Quoted passage below:

The Daily, The Woods

Hunting Pre-Rut Bucks

Pre-rut deer are like a walking billboard. They advertise themselves in many ways, and savvy hunters may want to bone up on some of the pertinent data that bucks leave behind as they travel around their home turf.

Deer scrapes are where you can find them during the pre-rut. Those scrapes found along field edges often are “boundary scrapes” that mark the edge of a deer’s normal range. They are usually small, and somewhat regularly spaced along a wooded field edge.

A deer will open them up, and may never return again. They serve little purpose other than to mark their personal range. I’ve seen cases where 10 or 12 scrapes will follow a field edge, and once opened, they are never touched again. A string of boundary scrapes should not be confused with a scrape line or a rub line.

When do bucks visit hot scrapes?

The really hot and active scrapes may be visited several times every day, and most of them will be found in fairly thick, heavy cover although some of the largest scrapes I’ve ever seen were located in a grove of sparse pines.

The scrapes in that area were all as big as a washtub, and every one had fresh urine, a hoof print and antler tine marks in them. Each one had a licking branch directly above the scrape, and most of the nearby pine trees were nearly girdled by the rakings of a large buck. Know this that a really big and hot buck may yank the licking branch down but I’ve had great success by tying a new limb in its place

I hunted that area several times over two years, and eventually the big rubs and scrapes disappeared. The buck was working on trees 10 to 12 inches in diameter. It would take a huge buck to do that kind of damage, and I never heard of such a buck being taken and it’s likely he died of old age. He may never have been seen.

End of Quoted passage.

**Exercise goal:**
Please print, word for word, the part of the pre-rut hunting article from "The Daily, The" to "their home turf.".

Data to examine below:

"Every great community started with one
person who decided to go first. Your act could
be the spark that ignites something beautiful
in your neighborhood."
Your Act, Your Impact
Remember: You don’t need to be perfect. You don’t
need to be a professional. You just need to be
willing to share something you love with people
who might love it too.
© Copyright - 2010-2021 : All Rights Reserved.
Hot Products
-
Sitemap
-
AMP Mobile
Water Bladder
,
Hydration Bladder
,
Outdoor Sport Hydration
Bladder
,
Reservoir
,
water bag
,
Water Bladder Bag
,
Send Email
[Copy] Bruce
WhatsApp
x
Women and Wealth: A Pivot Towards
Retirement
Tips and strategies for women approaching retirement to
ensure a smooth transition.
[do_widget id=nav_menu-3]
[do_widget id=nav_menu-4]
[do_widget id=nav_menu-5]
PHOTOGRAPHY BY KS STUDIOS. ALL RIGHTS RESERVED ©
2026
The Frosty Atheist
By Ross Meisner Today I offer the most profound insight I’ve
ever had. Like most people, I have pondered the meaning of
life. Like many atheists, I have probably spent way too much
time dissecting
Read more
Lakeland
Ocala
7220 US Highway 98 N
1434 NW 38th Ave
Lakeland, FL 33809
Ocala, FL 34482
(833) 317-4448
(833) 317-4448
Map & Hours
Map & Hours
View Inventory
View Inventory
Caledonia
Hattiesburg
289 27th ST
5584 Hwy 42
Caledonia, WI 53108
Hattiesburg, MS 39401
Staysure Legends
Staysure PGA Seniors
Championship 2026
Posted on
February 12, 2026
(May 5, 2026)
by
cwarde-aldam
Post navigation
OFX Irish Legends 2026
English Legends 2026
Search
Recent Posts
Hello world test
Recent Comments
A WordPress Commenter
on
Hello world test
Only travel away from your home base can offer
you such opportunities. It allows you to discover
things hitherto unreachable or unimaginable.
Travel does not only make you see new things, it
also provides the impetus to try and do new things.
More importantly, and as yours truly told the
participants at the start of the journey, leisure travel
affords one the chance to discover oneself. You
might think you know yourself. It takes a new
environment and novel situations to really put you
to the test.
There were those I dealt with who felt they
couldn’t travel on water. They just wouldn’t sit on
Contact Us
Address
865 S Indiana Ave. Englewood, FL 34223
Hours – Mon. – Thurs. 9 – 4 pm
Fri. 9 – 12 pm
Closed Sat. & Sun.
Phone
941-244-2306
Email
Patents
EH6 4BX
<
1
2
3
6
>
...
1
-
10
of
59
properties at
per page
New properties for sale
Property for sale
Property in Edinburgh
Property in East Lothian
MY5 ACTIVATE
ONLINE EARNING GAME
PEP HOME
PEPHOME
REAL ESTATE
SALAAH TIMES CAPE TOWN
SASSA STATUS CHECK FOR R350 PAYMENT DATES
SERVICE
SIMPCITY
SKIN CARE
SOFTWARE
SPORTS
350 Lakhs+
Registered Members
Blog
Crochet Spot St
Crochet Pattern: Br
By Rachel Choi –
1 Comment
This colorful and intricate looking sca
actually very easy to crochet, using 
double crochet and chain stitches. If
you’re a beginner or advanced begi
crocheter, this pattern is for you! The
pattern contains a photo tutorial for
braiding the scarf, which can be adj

End of Data to examine.

**Solution to this problem:**
The Daily, The Woods

Hunting Pre-Rut Bucks

Pre-rut deer are like a walking billboard. They advertise themselves in many ways, and savvy hunters may want to bone up on some of the pertinent data that bucks leave behind as they travel around their home turf.